## Exercise goal
The word "udawać" marks the lines to report; pull each of them from the listing.

## Excerpted data
+ + + +
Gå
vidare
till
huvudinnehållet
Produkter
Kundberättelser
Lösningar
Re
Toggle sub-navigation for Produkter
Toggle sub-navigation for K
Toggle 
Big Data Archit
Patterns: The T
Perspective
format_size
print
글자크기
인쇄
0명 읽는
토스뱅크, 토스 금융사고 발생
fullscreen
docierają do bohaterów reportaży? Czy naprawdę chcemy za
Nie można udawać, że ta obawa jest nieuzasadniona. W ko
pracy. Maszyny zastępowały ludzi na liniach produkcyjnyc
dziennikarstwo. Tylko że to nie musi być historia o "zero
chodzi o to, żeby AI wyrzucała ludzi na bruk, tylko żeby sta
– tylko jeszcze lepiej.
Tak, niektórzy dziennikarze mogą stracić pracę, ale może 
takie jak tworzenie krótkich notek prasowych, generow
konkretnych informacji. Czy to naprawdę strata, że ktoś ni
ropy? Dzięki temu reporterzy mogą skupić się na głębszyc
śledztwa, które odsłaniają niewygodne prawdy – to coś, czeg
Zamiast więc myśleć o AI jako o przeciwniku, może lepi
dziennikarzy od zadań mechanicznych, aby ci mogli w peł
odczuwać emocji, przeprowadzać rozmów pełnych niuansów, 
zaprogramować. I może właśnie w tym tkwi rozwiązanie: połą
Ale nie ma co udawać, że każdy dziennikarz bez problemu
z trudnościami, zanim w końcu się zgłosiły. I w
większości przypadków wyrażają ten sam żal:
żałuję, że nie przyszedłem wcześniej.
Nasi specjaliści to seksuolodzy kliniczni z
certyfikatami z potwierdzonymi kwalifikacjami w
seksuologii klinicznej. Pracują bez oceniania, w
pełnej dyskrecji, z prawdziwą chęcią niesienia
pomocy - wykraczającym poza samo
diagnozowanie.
+ + + +
## Exercise solution
Nie można udawać, że ta obawa jest nieuzasadniona. W ko
Ale nie ma co udawać, że każdy dziennikarz bez problemu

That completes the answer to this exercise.